After my post yesterday detailing just a handful of the many plot lines floating around in this silly little writer’s brain of mine, I couldn’t stop thinking about them. All those great stories that have been forsaken in lieu of querying agents, editing and re-writing a book that really needs a professional’s eye more than mine–well, it sunk in.
Between noon and 8pm today (Argentinian time), I hammered out the first 6,500 words of The Aeronauts. Because I’m totally wiped and exhausted, this post is going to feature a snippet (first draft, obviously) of this crazy nonsense that spilled out of my fingers.
From Chapter Two of The Aeronauts: a YA novel
“Haverite comes from the water,” said Allasten, sounding much like a parent teaching his young child the basic principles of the world. “Haverite is what makes up everything. It keeps us circling the sun; without it, we would fall and fall and fall forever, until the sun ate us up.” Maria considered contesting his point with basic astrophysics, but decided it would only get her in trouble, and she was in enough trouble as it was.
“When the world grows,” Allasten went on, “it sheds its skin—and that skin becomes sky-land. That is where we live. You will see it when we reach port.”
“And the Haverite beads that make the ships fly? They come from the sky-land?”

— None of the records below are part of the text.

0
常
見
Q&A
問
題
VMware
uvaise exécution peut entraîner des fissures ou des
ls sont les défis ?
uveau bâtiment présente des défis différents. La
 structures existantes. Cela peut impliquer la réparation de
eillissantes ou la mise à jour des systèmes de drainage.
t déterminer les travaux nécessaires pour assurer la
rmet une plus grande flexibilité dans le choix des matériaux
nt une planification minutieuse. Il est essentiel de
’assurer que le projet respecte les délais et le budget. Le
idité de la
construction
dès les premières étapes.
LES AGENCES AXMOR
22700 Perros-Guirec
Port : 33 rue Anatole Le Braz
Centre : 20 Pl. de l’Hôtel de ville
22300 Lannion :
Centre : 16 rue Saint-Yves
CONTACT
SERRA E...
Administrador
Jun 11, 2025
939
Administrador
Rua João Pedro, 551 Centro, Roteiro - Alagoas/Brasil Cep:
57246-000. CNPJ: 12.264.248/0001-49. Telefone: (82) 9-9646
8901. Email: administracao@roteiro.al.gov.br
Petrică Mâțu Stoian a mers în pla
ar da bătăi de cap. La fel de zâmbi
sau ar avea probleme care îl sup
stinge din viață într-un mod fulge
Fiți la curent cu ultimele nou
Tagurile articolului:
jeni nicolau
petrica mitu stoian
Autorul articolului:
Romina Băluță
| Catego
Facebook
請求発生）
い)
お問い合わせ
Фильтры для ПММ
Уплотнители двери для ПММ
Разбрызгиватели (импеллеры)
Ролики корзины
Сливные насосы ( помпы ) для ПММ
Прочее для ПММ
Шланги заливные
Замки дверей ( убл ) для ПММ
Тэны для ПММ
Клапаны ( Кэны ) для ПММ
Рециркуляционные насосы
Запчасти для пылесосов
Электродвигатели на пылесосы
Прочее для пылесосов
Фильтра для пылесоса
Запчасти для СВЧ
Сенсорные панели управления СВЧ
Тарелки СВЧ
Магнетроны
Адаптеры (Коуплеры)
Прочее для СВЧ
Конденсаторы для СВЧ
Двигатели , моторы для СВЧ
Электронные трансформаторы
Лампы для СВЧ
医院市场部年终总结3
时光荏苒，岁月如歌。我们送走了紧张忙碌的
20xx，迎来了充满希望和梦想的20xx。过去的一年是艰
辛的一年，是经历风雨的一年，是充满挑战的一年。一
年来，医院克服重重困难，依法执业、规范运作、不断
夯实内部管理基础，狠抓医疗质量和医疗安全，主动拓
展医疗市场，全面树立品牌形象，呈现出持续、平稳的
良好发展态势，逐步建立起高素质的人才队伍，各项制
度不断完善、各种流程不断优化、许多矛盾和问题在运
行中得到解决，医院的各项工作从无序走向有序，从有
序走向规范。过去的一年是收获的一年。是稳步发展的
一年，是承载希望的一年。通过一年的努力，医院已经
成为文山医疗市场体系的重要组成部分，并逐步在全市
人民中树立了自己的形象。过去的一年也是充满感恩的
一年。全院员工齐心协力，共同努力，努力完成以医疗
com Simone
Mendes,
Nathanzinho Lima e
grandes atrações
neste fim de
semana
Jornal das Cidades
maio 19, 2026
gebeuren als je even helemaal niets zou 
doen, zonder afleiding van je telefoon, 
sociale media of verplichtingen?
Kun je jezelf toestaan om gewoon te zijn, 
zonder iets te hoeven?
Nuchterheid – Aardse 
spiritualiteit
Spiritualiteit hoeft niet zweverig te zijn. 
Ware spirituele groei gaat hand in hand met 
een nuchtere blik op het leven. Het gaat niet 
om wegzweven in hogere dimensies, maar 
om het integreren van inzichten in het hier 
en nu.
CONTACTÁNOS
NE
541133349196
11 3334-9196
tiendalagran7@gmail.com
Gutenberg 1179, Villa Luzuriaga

He sighed at her impatience. “One cannot simply chop off pieces of sky-land and make airships. Haverite has a lifespan, just like the Haverite under the water sheds its old skin and continues to grow new skin. After some time, the Haverite loses its ability to float and becomes worthless. Rock, as you would call it. And each piece of sky-land has its own body and memory. Destroying it will only cause it pain; the parts cannot float on their own. So the Haverite beads are mined for us.”
“From where? If you can’t get it from the sky-land…”
“From under the water.” Allasten led her down to the deck and they peered over the railing together.
“How do you get down there?” They were up high enough that Maria could only barely make out tiny white dots, the crests of high waves. “Do you go scuba diving for the Haverite?”
Allasten raised an eyebrow. “Scuba diving?”
She shook her head. “Nevermind.”
“We cannot breathe water, as you can imagine.” He seemed skeptical that she really did understand this basic principle of human survival, but when Maria nodded her head, he went on. “But there are some, not human, who can.”
“What, like mermaids or something?”
“Mer-whats?” Allasten shook his head. “Nevermind. No, they are called the Aguien. The water-folk. Just like we are the sky-folk.”
“So, the water-folk are people who can breathe water? And they mine the Haverite?”
“They are not people.” His expression turned hard. “They are Aguien, not human.”
Maria felt like she had stepped on a land mine. “Okay, right, not human. Aguien.”
There was a tense silence between them as a trio of kinkwings flew by, screeching like some terrifying, giant mix of rat and bird. Allasten leaned on the railing.
“The water-folk free the Haverite beads when the planet grows, the way you might pull teeth when the mouth is too full. They mine other things, too—iron, copper, silver and gold.” The first mate fingered a steel chain around his neck. “We have traded with them for many, many years: they give us the beads and the metals, and we craft the metals into objects that both of us can use.”
“And the Haverite beads allow you to make airships?”
Allasten nodded. “The sails hold air, and propel us forward. The rudders on the back of the ship allow us to turn from side to side, to dive, to rise. And the Haverite keeps us from plummeting to our deaths.” A smirk tickled his lips. He turned away from the railing and gestured for Maria to follow him. “Is that enough knowledge for you, Maria of Too-san?” he asked as they descended back into the cabin.
A planet covered by water. People that lived in the sky; others that lived in the water, breathing water, mining the planet’s wisdom teeth.
“Sure, I guess,” she said. Not that it made any sense. It was like high school Calculus all over again: she had learned something, but had no clue what it meant.